Approaching Susquatane

It was an old diversionary tactic, one Kormagan had learned back in the first wave she’d served with. The nukes her engineers had armed her stealth probes with weren’t likely to do much to Enterprise, which surely would have detected the threats before they got close. Baladon had told her that unlike Deathstrike, Enterprise was likely to have functioning shields.

But nothing would stop the weapons when directed at the ground—particularly when the starship was on the other side of the planet. It had only remained to see whether Enterprise would take the bait.

It had. The vessel from “Starfleet”—that was the odd word Baladon used—had abandoned Susquatane’s nightside. Kormagan had given the command then for her troop modules to emerge from the nebula. Twenty-four assault transports, just like hers, screamed toward the planet and its camps, unbeknownst to Enterprise’s crew.

Of course, the starship would try to return as soon as those occupants heard there was a threat. They would be stopped. Not by Kormagan, but by the capital ships of her flotilla: the combat module carriers. With their troop modules detached, the streamlined vessels that remained were nimble battleships, awaiting their cue in the nebula over the dayside. Kormagan looked at the synchronized timer on her helmet interface.

All right, carriers, you’re on.

And so was she. “Atmospheric entry in twenty seconds,” her navigator called out over her comm system.

She looked to her troops, lined up before their drop doors and ready to be deployed. “You know the objective,” she called out. “Every target you kill is like wasting one of your own people. They are your own people. So take care of our cargo.” She raised an armored fist. “For K’davu!”

“For K’davu!” the warriors shouted.

Kormagan gave her gear a last check and stepped into her own drop bay. The wavemaster always went with the strike teams; any other practice would be foolish. She shuddered to imagine any military so fearful that it would protect its superior officers like precious plants. No, she had to show her forces the way—and besides, she loved it.

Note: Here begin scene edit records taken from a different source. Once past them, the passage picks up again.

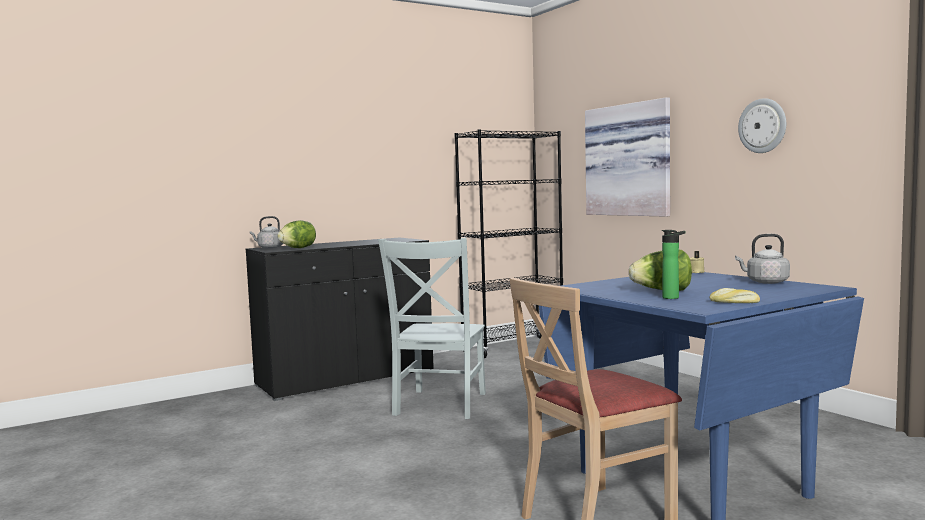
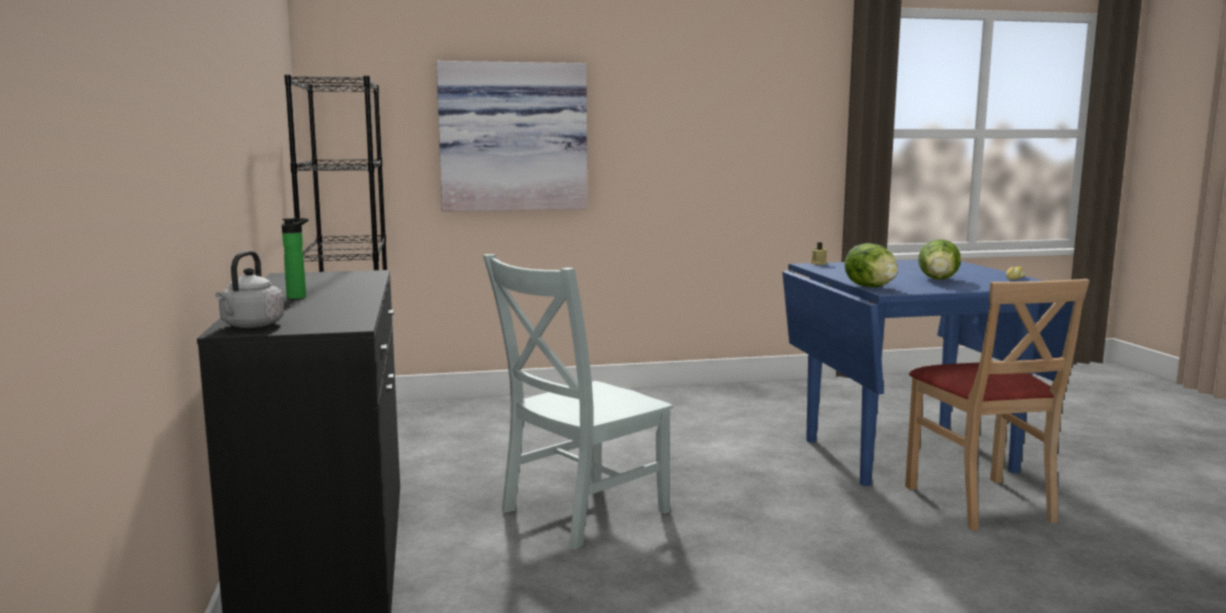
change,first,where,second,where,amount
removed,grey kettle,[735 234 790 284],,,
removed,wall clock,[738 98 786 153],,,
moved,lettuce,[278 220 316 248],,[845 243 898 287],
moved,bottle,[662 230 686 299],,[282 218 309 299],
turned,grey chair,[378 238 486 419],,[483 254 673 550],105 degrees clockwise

She had ever since the first time she had put on armor and joined her fellow warriors. Different species, all given equal abilities and united for one great cause. Her kind had evolved to live in the desert, seldom entering the cold. Since donning armor, she’d fought in every clime imaginable—and she was about to set foot on an icecap.

“Starfleet,” Kormagan thought as air buffeted the ship. The word sounded so arrogant. They certainly think a lot of themselves. She would soon make up her own mind.